Clarke's Three Laws are three "laws" of prediction formulated by the British science fiction writer Arthur C. Clarke. They are:
# When a distinguished but elderly scientist states that something is possible, he is almost certainly right. When he states that something is impossible, he is very probably wrong.
# The only way of discovering the limits of the possible is to venture a little way past them into the impossible.

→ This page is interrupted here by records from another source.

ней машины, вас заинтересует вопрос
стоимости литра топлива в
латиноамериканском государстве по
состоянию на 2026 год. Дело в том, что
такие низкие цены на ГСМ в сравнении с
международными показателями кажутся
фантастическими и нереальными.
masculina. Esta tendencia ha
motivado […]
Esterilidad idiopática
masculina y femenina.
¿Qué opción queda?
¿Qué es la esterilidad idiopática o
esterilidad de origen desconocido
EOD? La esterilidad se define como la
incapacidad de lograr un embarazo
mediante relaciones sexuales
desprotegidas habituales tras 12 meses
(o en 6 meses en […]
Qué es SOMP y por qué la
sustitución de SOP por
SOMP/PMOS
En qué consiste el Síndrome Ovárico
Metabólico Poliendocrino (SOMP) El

# Any sufficiently advanced technology is indistinguishable from magic.
== Origins ==
Clarke's First Law was proposed by Clarke in the essay "Hazards of Prophecy: The Failure of Imagination", in ''Profiles of the Future'' (1962).〔"'Hazards of Prophecy: The Failure of Imagination'" in the collection ''Profiles of the Future: An Enquiry into the Limits of the Possible'' (1962, rev. 1973), pp. 14, 21, 36.〕
The second law is offered as a simple observation in the same essay. Its status as Clarke's Second Law was conferred by others. In a 1973 revision of ''Profiles of the Future'', Clarke acknowledged the Second Law and proposed the Third. "As three laws were good enough for Newton, I have modestly decided to stop there".

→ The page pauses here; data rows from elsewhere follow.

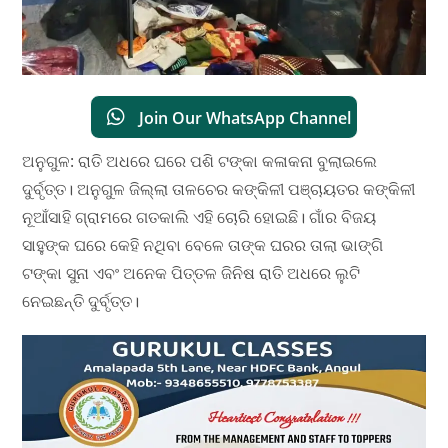
Join Our WhatsApp Channel
ଅନୁଗୁଳ: ରାତି ଅଧରେ ଘରେ ପଶି ଟଙ୍କା କଳାକନା ବୁଲାଇଲେ
ଦୁର୍ବୃତ୍ତ। ଅନୁଗୁଳ ଜିଲ୍ଲା ତାଳଚେର କଙ୍କିଳୀ ପଞ୍ଚାୟତର କଙ୍କିଳୀ
ନୂଆଁସାହି ଗ୍ରାମରେ ଗତକାଲି ଏହି ଚୋରି ହୋଇଛି। ଗାଁର ବିଜୟ
ସାହୁଙ୍କ ଘରେ କେହି ନଥିବା ବେଳେ ତାଙ୍କ ଘରର ତାଲା ଭାଙ୍ଗି
ଟଙ୍କା ସୁନା ଏବଂ ଅନେକ ପିତ୍ତଳ ଜିନିଷ ରାତି ଅଧରେ ଲୁଟି
ନେଇଛନ୍ତି ଦୁର୍ବୃତ୍ତ।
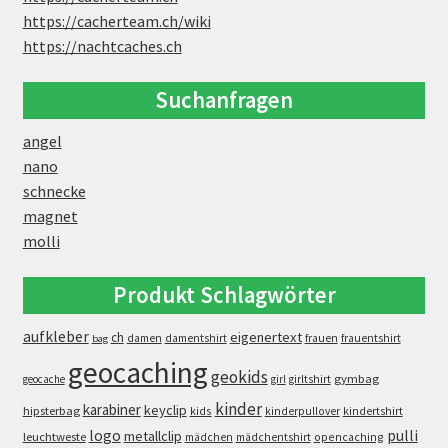
https://cacherteam.ch/wiki
https://nachtcaches.ch
Suchanfragen
angel
nano
schnecke
magnet
molli
Produkt Schlagwörter
aufkleber
eigenertext
ch
damen
damentshirt
frauen
frauentshirt
bag
geocaching
geokids
gymbag
geocache
girl
girltshirt
kinder
karabiner
keyclip
hipsterbag
kids
kinderpullover
kindertshirt
logo
pulli
metallclip
leuchtweste
opencaching
mädchen
mädchentshirt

The Third Law is the best known and most widely cited, and appears in Clarke's 1973 revision of "Hazards of Prophecy: The Failure of Imagination". It echoes a statement in a 1942 story by Leigh Brackett: "Witchcraft to the ignorant, ... simple science to the learned".〔"The Sorcerer of Rhiannon", ''Astounding'' February 1942, p. 39.〕 An earlier example of this sentiment may be found in Wild Talents (1932) by the author Charles Fort, where he makes the statement: "...a performance that may some day be considered understandable, but that, in these primitive times, so transcends what is said to be the known that it is what I mean by magic." Even earlier, Rider Haggard's novel She (1886) expresses the sentiment multiple times, such as in chapter 17: "Fear not, my Holly, I shall use no magic. Have I not told thee that there is no such thing as magic, though there is such a thing as understanding and applying the forces which are in Nature?"
A fourth law has been added to the canon, despite Clarke's declared intention of not going one better than Newton. Geoff Holder quotes: "For every expert, there is an equal and opposite expert" in his book ''101 Things to Do with a Stone Circle'' (The History Press, 2009), and offers as his source Clarke's ''Profiles of the Future'' (new edition, 1999).